Love Soun is an activist and a member of the Ambassador’s Youth Council, which connects young Cambodians with the US ambassador to speak about the issues facing the Kingdom’s largest population. She also volunteers as a tour guide for Phnom Penh’s art scene. She spoke with Cristina Maza about her favourite spots in the capital for digging into art, history and politics without spending a dime.
One place that I really like to visit is the Bophana Center, because it’s a public space where I can go and do research on Cambodian history. They have a lot of good books there, and an archive of audiovisual materials: movies, documentaries and sound. It’s a quiet and natural place to sit and study, and it’s also a good place to meet people who are making films and working in cinema. I love film and it is a great tool for telling stories; I would like to work in the film industry after graduation [from journalism school]. I volunteered [with the Bophana Center] last year for the Cambodian International Film Festival, and I got to meet Angelina Jolie and Brad Pitt.
Impact Hub Phnom Penh
I like Impact Hub because they are always looking to empower youth, and they help people launch start-ups. What’s really good is that they encourage women and girls to work on their own business ideas, and they’ll talk very openly about gender issues. More Cambodian women and girls [are becoming] interested in starting up their own business – I want to start my own social enterprise. At Impact Hub, you can go get a free consultation, which is really great. I go there a few times a month, because they host events there almost every day – and not just about business. They’re about art, too. Sometimes I’ll just go there to meet up with my friends and debate topics and issues.
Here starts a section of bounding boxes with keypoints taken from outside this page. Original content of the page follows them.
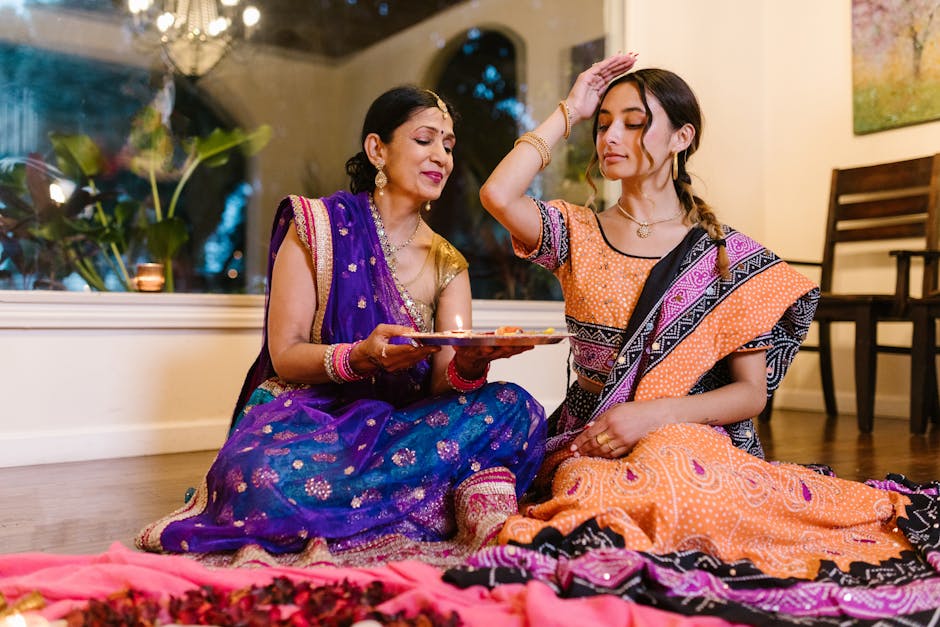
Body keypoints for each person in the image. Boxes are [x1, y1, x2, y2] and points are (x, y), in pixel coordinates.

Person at [444, 56, 940, 626]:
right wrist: (568, 110)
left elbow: (751, 394)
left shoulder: (729, 256)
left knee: (673, 466)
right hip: (594, 439)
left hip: (694, 437)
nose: (610, 136)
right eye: (603, 122)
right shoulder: (576, 232)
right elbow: (497, 195)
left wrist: (652, 416)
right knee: (597, 503)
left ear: (682, 137)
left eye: (633, 122)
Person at [136, 86, 547, 567]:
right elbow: (286, 351)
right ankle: (425, 502)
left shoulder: (447, 262)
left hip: (405, 428)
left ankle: (371, 503)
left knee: (514, 407)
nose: (442, 156)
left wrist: (472, 360)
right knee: (260, 474)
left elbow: (444, 383)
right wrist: (360, 355)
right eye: (425, 140)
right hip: (315, 419)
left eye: (449, 145)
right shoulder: (317, 226)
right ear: (377, 149)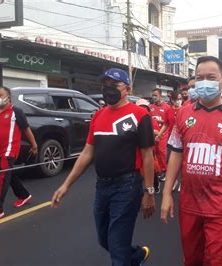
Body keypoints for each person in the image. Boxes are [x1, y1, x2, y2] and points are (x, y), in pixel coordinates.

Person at [51, 68, 155, 266]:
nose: (108, 90)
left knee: (117, 247)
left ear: (127, 88)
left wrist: (148, 192)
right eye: (105, 85)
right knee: (104, 239)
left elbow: (147, 156)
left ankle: (129, 258)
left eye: (114, 85)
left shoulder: (140, 115)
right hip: (102, 187)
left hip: (127, 186)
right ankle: (137, 255)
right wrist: (66, 185)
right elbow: (87, 153)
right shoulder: (98, 116)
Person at [161, 56, 222, 265]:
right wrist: (167, 193)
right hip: (189, 203)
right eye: (199, 77)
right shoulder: (184, 113)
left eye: (210, 77)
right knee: (192, 259)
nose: (204, 82)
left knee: (218, 261)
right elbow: (176, 153)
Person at [0, 86, 38, 222]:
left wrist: (34, 145)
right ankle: (24, 195)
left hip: (9, 150)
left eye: (0, 94)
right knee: (8, 174)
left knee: (2, 177)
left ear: (8, 97)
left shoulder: (16, 112)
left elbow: (26, 130)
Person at [136, 99, 162, 194]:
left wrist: (145, 130)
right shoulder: (132, 119)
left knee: (152, 168)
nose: (143, 110)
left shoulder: (151, 120)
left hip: (149, 149)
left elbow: (157, 132)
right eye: (140, 108)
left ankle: (155, 184)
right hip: (136, 149)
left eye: (144, 108)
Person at [150, 88, 171, 181]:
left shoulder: (167, 107)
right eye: (153, 95)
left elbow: (168, 122)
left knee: (162, 152)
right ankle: (158, 170)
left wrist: (161, 133)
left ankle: (165, 170)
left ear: (160, 96)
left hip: (163, 134)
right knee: (155, 152)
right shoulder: (150, 107)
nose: (154, 97)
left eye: (156, 95)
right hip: (153, 134)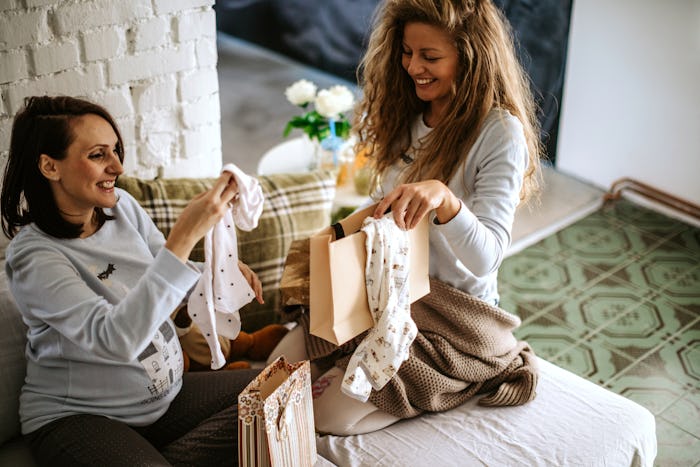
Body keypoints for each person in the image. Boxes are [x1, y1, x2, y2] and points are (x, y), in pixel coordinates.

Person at [269, 0, 542, 435]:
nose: (414, 67)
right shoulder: (408, 112)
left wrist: (446, 202)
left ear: (470, 58)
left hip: (452, 318)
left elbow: (486, 258)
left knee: (325, 416)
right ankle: (352, 360)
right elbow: (389, 208)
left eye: (431, 57)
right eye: (407, 52)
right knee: (274, 371)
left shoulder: (499, 133)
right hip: (391, 294)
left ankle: (460, 380)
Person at [1, 95, 262, 466]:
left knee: (277, 391)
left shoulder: (120, 206)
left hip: (164, 401)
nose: (117, 166)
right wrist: (184, 237)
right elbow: (115, 339)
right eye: (98, 155)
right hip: (80, 418)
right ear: (49, 166)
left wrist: (218, 273)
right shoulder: (34, 257)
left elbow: (163, 270)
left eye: (116, 151)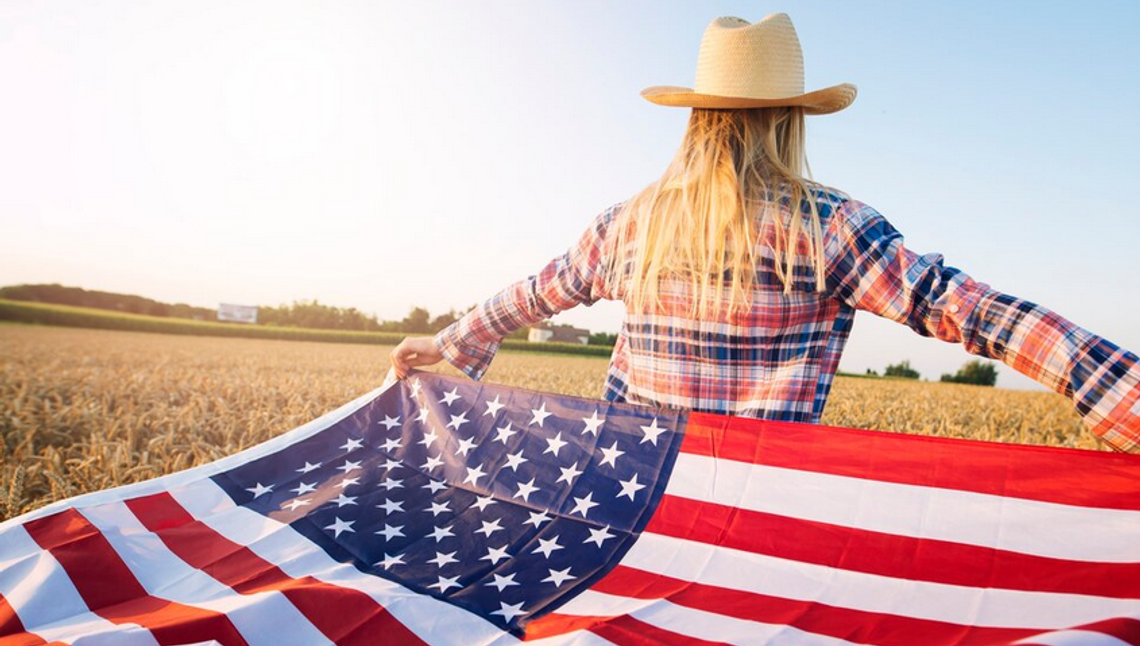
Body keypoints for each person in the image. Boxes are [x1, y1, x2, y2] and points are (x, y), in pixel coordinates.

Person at [390, 12, 1140, 453]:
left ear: (696, 114)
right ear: (790, 117)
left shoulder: (632, 225)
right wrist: (1124, 394)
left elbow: (536, 293)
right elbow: (968, 311)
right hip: (764, 511)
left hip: (626, 498)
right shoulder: (831, 229)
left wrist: (452, 343)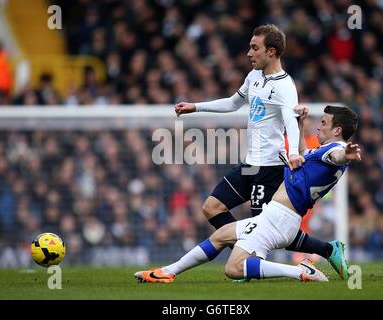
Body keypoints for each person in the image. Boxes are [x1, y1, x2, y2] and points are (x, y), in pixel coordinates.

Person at [174, 24, 348, 279]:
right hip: (250, 164)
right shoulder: (253, 77)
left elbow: (290, 120)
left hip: (271, 169)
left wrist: (293, 153)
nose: (248, 53)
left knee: (269, 232)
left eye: (254, 48)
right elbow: (233, 103)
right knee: (212, 208)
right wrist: (195, 107)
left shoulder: (285, 86)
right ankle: (249, 259)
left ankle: (320, 250)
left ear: (272, 51)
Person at [135, 105, 360, 283]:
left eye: (324, 123)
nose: (319, 127)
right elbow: (302, 152)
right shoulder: (322, 151)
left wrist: (346, 153)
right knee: (221, 234)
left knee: (233, 268)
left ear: (337, 130)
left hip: (280, 218)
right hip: (279, 216)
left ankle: (300, 271)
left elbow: (338, 155)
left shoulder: (334, 150)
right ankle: (167, 271)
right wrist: (299, 124)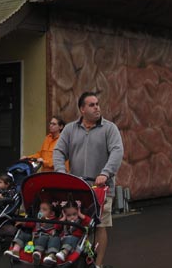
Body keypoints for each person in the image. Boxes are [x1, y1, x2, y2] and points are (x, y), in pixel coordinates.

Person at [53, 92, 124, 268]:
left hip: (101, 188)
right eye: (92, 104)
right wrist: (61, 172)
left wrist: (105, 173)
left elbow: (117, 152)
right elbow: (59, 151)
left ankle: (97, 265)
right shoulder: (70, 129)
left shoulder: (109, 128)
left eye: (97, 104)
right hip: (77, 187)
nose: (97, 107)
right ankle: (74, 257)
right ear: (82, 109)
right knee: (75, 224)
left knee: (100, 226)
US Embassy Information Resource Center
This centre is located inside the US embassy. I go there very often just to read the books. Most of them are from the United States – they’re good books that I can even read for free. They have a library where you can take out three books at a time and borrow a Kindle. For students, it’s perfect, because you can do research in a quiet environment. We even started a book club, and now it has around 20 members. Anyone can go, you just need to sign up and get a card. Sometimes they put on talks about youth education or US-Cambodian relations. Recently, I’ve listened to discussions about the US elections in that space.
Living in Phnom Penh is like living in a new environment every day – it’s so diverse here. I go to Java because it has art and I usually try to find places that have new and unique types of art. It’s a romantic place with a nice atmosphere and very well organised. Sometimes they put on art events and invite international and Cambodian artists to speak about their projects. Usually my friends and I can get together there to discuss art projects. The food and the coffee there is also very good.
I really like art and cinema, and Meta House is always screening free films and putting on exhibitions. They show films for both foreigners and locals, and they frequently have exhibitions of Cambodian art. It’s also just a great place to meet people, because it’s a free space where you can talk and exchange ideas. The events are diverse: arts, poetry, music. My favourite exhibitions at Meta House are about women’s empowerment, art and the environment. It’s a great place for young people with similar interests to meet, and also because even if you don’t have a lot of money, most of the events are free and open to the public. I usually go about twice a month, when they have events on art and the environment.